It’s been a while now since I had intervention and since I’ve pulled myself out I’ve learned a few things about being healthy for life. I mean being in a healthy state of mind to want life, to reach for it, to hunger for it, to really enjoy it and have it seep through your entire being. I’m still not completely there yet, but some of that drive and motivation is back and I mean to feed it and nurture it. So… what has changed?
Physical exercise. Due to a medical condition, I has stopped running, then later any kind of physical exertion at all. Now, it’s slowly easing up and I can at least to some kinds of strength training and swimming again. The difference that this alone has made is noticeable. The endorphins released when working out to exhaustion and the release of stress has helped significantly to stabilize my moods. Not only that, but I can see and feel the difference it makes to my body as well as my mind, which certainly helps with a positive self-image.
Change of job.
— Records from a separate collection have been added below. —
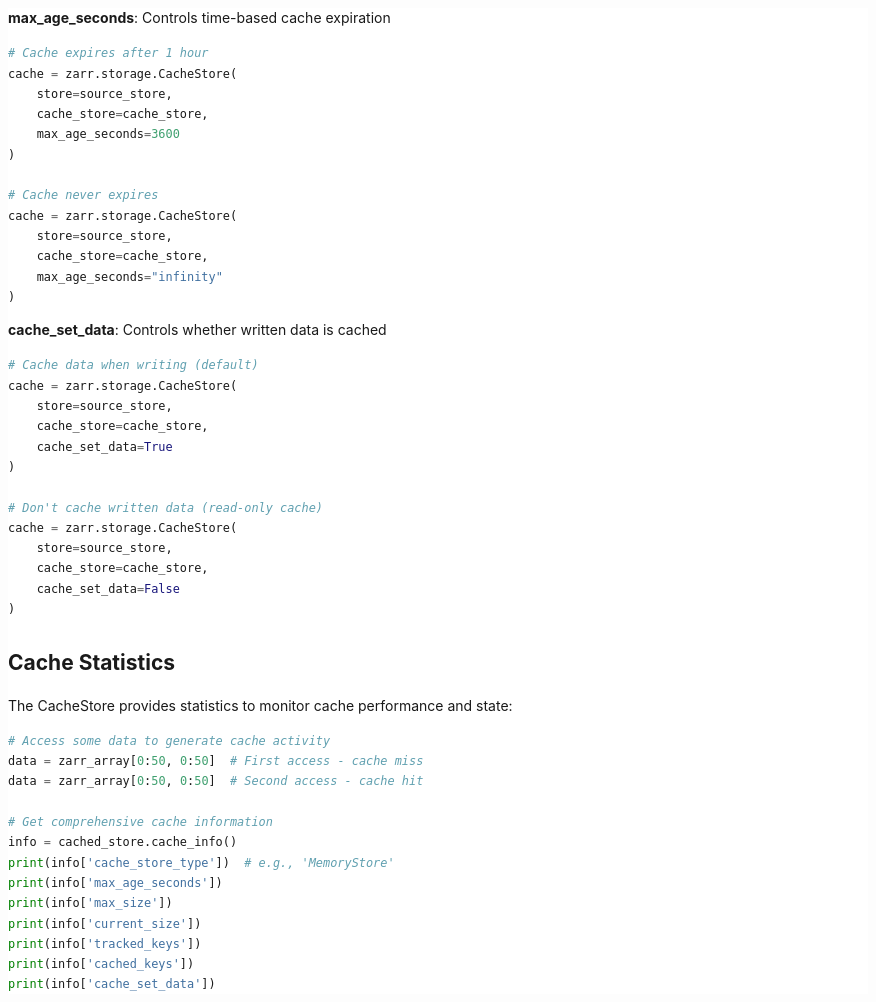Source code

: **max_age_seconds**: Controls time-based cache expiration

```python
# Cache expires after 1 hour
cache = zarr.storage.CacheStore(
    store=source_store,
    cache_store=cache_store,
    max_age_seconds=3600
)

# Cache never expires
cache = zarr.storage.CacheStore(
    store=source_store,
    cache_store=cache_store,
    max_age_seconds="infinity"
)
```

**cache_set_data**: Controls whether written data is cached

```python
# Cache data when writing (default)
cache = zarr.storage.CacheStore(
    store=source_store,
    cache_store=cache_store,
    cache_set_data=True
)

# Don't cache written data (read-only cache)
cache = zarr.storage.CacheStore(
    store=source_store,
    cache_store=cache_store,
    cache_set_data=False
)
```

## Cache Statistics

The CacheStore provides statistics to monitor cache performance and state:

```python
# Access some data to generate cache activity
data = zarr_array[0:50, 0:50]  # First access - cache miss
data = zarr_array[0:50, 0:50]  # Second access - cache hit

# Get comprehensive cache information
info = cached_store.cache_info()
print(info['cache_store_type'])  # e.g., 'MemoryStore'
print(info['max_age_seconds'])
print(info['max_size'])
print(info['current_size'])
print(info['tracked_keys'])
print(info['cached_keys'])
print(info['cache_set_data'])
```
Day in, day out, I was facing the same frustrations in a company that seemed to be run like an Idiocracy. That’s most of my waking life that I was in a negative environment of feeling powerless and trapped. I’ve changed projects and the new environment is much better, but even more than that, I’ve started re-training and will change careers completely. So much time is spent at work, I have to make sure that it’s a good environment for me.
Socializing. I was too isolated, hardly ever meeting anyone more than professionally. That constant feeling of being alone and trapped was relieved when I just got myself out, met new people and generally enjoyed myself with them. My local polyamory group really helped me to realize this with their very positive and open attitude. I also feel now that the new opportunities provided by the burner scene will really resonate with me and drive me onwards with encouragement and engagement.
Achievement. Working towards self-improvement with clear, measurable goals has helped to give me a sense of achievement and brought back that feeling of success. I used superbetter to help me organize my goals in to small, attainable chunks. It was like having a personal psychotherapist in my own living room and on my smartphone.
Self-worth. I had sacrificed too much of myself in the belief that this shows how much I love when all it did was change me in to someone I don’t want to be. I had to take the hard line on occasion and insist on what was good for me. Naturally done with empathy and consideration and not just a “my way or the highway” stubbornness.
Sun. I cant deny that the long winter, dreary cold days and dark mornings didn’t help. The warmer weather and sun in the mornings to wake me up has helped to get me up and active.
It has been a lot of change, each of which helped, but which together have changed my life. I had fallen in to a self-fulfilling negative cycle of a bad lifestyle. It takes a lifestyle change to get long-term to where I want to be.